Les effets pervers d'un regard institutionnel
Les institutions du secteur médico-social se laissent
souvent aller à avoir un regard (et un discours) à la fois totalitaire et
dévalorisant envers les « usagers ». Lors d’une réunion, peut-être de
synthèse, en tout cas en présence d’experts, il s’agissait d’examiner la
situation d’Ornella, dont l’attitude et le comportement interrogeaient
beaucoup, voire mettaient à mal, les professionnels des équipes. Après avoir
évoqué plusieurs questions ayant trait à son comportement en classe, au
collège, à l’internat, en famille (pour ce qu’on en connaissait), on en est arrivé
à sa corpulence physique. Une professionnelle prit la parole : « Là
maintenant, ça se dégrade, elle mange n’importe comment, elle est devenue
quasiment obèse, et puis il faut voir comment elle se tient, elle est la
plupart du temps avachie à sa table ou dans la salle de loisirs ! »
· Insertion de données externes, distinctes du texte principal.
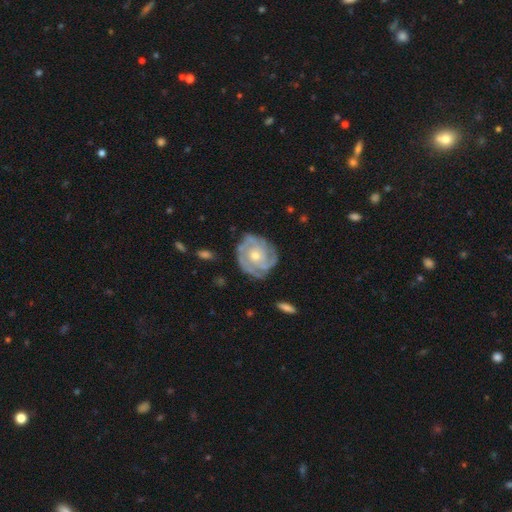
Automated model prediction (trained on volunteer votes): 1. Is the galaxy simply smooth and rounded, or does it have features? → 84% featured or disk, 11% smooth, 5% star or artifact.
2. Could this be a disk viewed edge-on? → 98% no, 2% yes.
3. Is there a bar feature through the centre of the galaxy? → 79% no, 17% weak, 3% strong.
Cette professionnelle se trouvait face à moi, de l’autre côté de la table. A
côté d’elle, une de ses collègues, très corpulente, « avachie », peu
soucieuse de son apparence physique. Les propos tenus sur Ornella auraient pu
la qualifier ! J’ai vu cette professionnelle se crisper, blêmir, puis
laisser passer.
Sur un temps de travail, peut-on penser qu’une professionnelle
tienne un tel discours sur un autre professionnel ? Non
vraisemblablement ! Mais elle a pu le tenir sur un jeune usager. Le plus
étonnant est la dissociation qu’elle fait entre le discours qu’elle peut tenir
sur un usager et le discours qu’elle ne peut s’autoriser à tenir sur une de ses
collègues, cette dernière pratique étant référée au respect dû à la personne.
Autrement dit le respect dû à une personne collègue n’est pas dû à une personne
usager.
Le fait de tout connaitre d’un usager, de la classe à la
famille en passant par l’internat, et la possibilité d’échanger sur ce
« tout », rend l’usager transparent, et on s’autorise à tout dire de
lui, parce qu’on le regarde de partout, qu’on le scrute en permanence. Mais à
vouloir tout rendre transparent, on en arrive à perdre le respect dû à
l’usager.
Dans le même ordre d’idées, j’ai longtemps entendu la
préoccupation des professionnels pour inciter les jeunes à s’exprimer sur leur
vécu, à mettre des mots sur leurs sentiments et leurs émotions, cette mise en
mots étant considérée comme une compétence nécessaire à leur développement.
Dans les échanges autour des situations des jeunes, dans les objectifs des
Projets Personnalisés d’Accompagnement, dans les « synthèses » entre
experts, en particulier thérapeutiques, cette nécessité fait loi. Alors que
dans le même temps, la plupart de ces professionnels se donnent comme règle de
ne pas laisser exprimer leurs émotions ou leurs sentiments en milieu de
travail. J’ai longtemps travaillé avec une professionnelle extrêmement pudique
à ce niveau, et sans savoir jamais ce qu’elle ressentait par rapport aux
situations professionnelles. Je ne sais si c’était par choix ou par
« incapacité ». Mais il ne me serait pas venu à l’idée d’exiger cela
d’elle, ou de lui fixer comme objectif de compétence professionnelle,
d’exprimer ses sentiments ou ses ressentis.
La volonté de transparence par rapport aux usagers, avec ces
effets collatéraux, n’est pas seulement l’illusion décrite par P Ben Sousan et
R. Gori (Peut-on vraiment se passer du secret,
l’illusion de la transparence, érès, 2013), mai elle est aussi, et plus
gravement, une mise en danger du respect dû aux personnes.